The “tiny” field guide to dating - A Data Science Tutorial
Before I get into it, spoiler alert! The same way reading about martial arts doesn’t make you a black belt, reading this article won’t land you dates directly (if it does, do buy me a pizza). But what it might do, is improve your chances and hopefully give you an insight on how to extract information from data.
Dating has always been one of the most interesting and hard to understand parts of life for almost anyone. But can we try to identify some trends which could be followed to potentially get you a date? I found a dataset that will allow us to explore this question a little further. So let us begin.
There will be lots of figures so go ahead and look at them.

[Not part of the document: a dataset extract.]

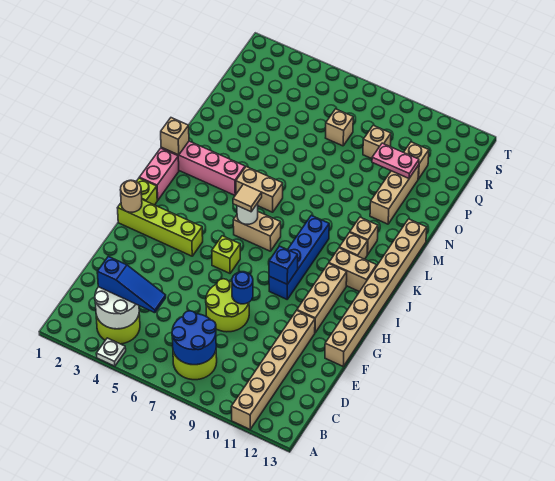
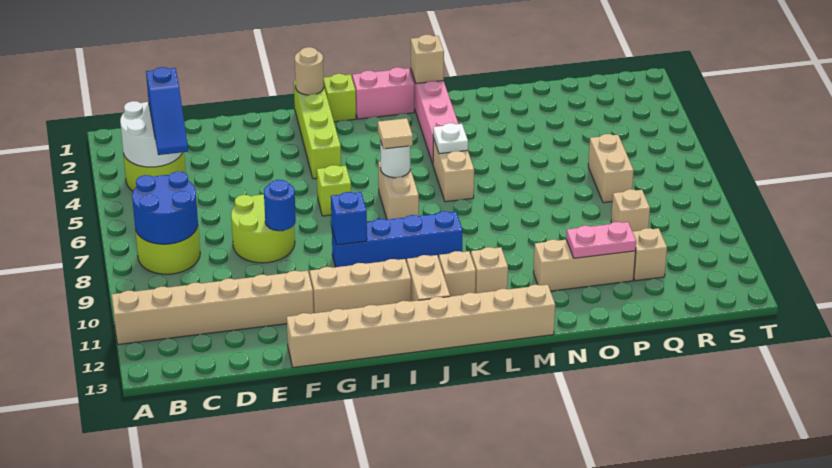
white plate A4 level 1 -> white plate L5 level 2
pink plate P10:P11 level 2 -> pink plate O11:P11 level 2
tan brick Q7 level 1 -> tan brick Q6:Q7 level 1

A little introduction about the data set must be given before we end up using it. So the data is from a speed dating experiment which is conducted by the University of Columbia. Experimental dating events that were scattered through our 2002 to 2004 were observed and at the end of every speed date, the participants were asked if they would like to continue and see their date again. Throughout different points in the process, data was gathered such as demographics, beliefs, even attributes that they would consider in themselves.
So let’s dive into it. Follow along in this notebook
We first have a look at the data and find that there are 195 attributes and more than 8,000 rows.

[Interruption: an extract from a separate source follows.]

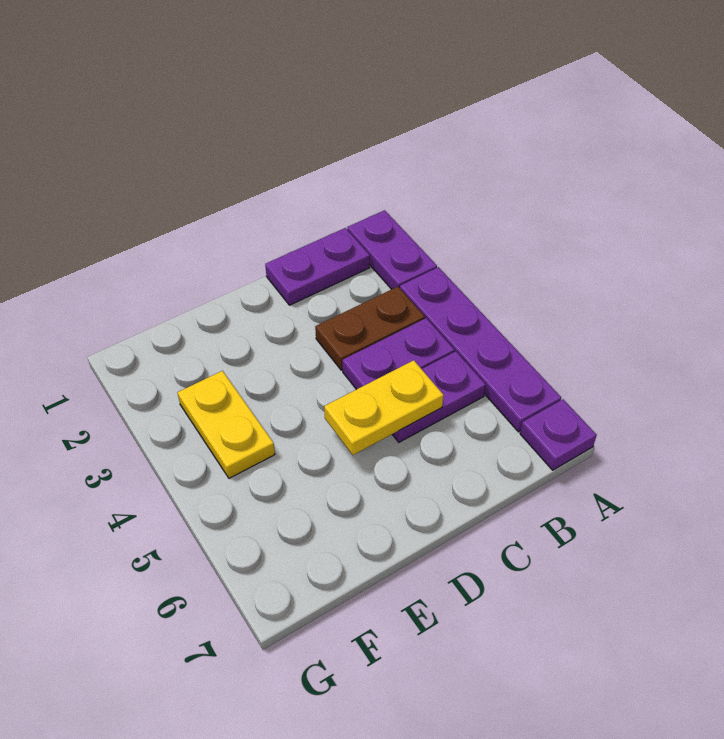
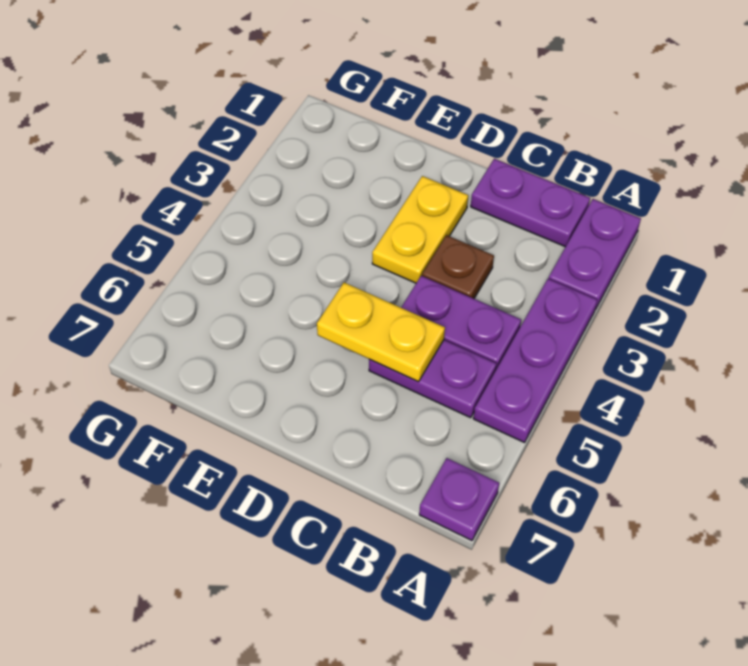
purple plate A3:A6 level 1 -> purple plate A3:A5 level 1
brown plate B3:C3 level 1 -> brown plate C3 level 1
yellow plate F3:F4 level 1 -> yellow plate D2:D3 level 1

We also find out that there are a lot of missing values. So rather than try to work on them, we drop all the attributes which have more than 4,000 rows missing. This is because it might skew our data and give us a headache later on.
We get the new number of attributes as 130. Which is a lot of attributes. Now we filter out the people who actually did get a second date. Because at the end of the day, that is the aim of our analysis.
We find out that there are less than 21% of the people who actually got a second date. But are we really surprised?(xD) Let’s dig in a little more. How about we take some of the attributes and try to extract a little more information from them.
Let us first take ethnicity an attribute. We use a function called crosstab from the library pandas. This allows us to find the counts of a specific column for all the unique values present in the column.
We find out that more people got a second date and were not of the same ethnicity. It should be noted that this data could be skewed based on the collection method.
How about we consider age. We now try to plot age against the number of people who actually got to a second date.
We find out that the majority ranges from 21 to 30 years of age. If you are more than 30, there are relatively smaller chances for you, but the very fact that it’s not zero shows that you still have a chance. Go for it!
Now let us consider jobs.
Sadly for the engineers and the math nerds out there, you might have a little harder time. But we all knew that, didn’t we? If you are doing business, economics or finance, or even physics and chemistry (Hats off.)
Now just for fun let us consider an attribute that tries to identify why the person registered for the speed date in the first place.
From this, we find out that among the people who did get a match, a majority of them were out to either meet new people or they just felt that it would be a fun night out. My tip? Go out and have fun. Even if you did not get a date at least you had fun.
Those looking for a serious relationship don’t seem to like speed dates. I wonder why?
Now, how about deciding what to do on your first date? To do this, we take both the genders and find out the overlapping activities for both of them.
That is some very tiny text. But, just by looking at the plots (and zooming in a lot) we can say that you might have a better chance at getting a good date if you work on either Dining (Good food sure does matter), Music (Come on..), Reading (You can always bring up interesting topics) , hiking or clubbing. This tells us that these are some common hobbies that might just be easier to start a conversation using.
Now let us look at how many times the person goes out every week. We first write a small function which we will reuse later that gives us access to the plots from our matched dataset in a single line.
We can see that most of the people who got a match are people who go out a lot. That does not mean if you step out of your room 5 times a week that somehow makes you more desirable. (Depends on where you go from there though. Especially if you go to some fancy office. Just kidding.)
Now for something I found interesting. I wanted to see how many of these people who got themselves a date thought themselves attractive or felt that they were fun to be around.
Okay, wow. This is surprising. We can see that these people have a pretty great amount of self confidence. Awesome! It is great to be confident in yourself and believe that you deserve it.
But… maybe not too much. If we take the parameter which shows us how many matches each person will get. And then divide our data into two parts -> the ones who got a match and the ones who did not.
Oops. The ones that did not get a match seem to have significantly higher self-confidence in themselves. Maybe a bit too much(?). So, believe in yourself but do not believe too much. Just the right amount.
Another interesting aspect of this data was an attribute called rating. So among the ones that did get a match, the participants were requested to rate their date. And here we go.
Hold on.. did.. someone.. get.. a.. 10?!! Multiple people seem to be there. I will skip over the code as I am using the same things as before except this little bit.
Do feel free to use this snippet and extend it for the other bits we talked about. Maybe you might come up with something new.
Hopefully, you now have a date and a nice Jupyter Notebook too.
PS. This is a data analytics tutorial. So don’t come running behind me because what you used from here did not get you a date.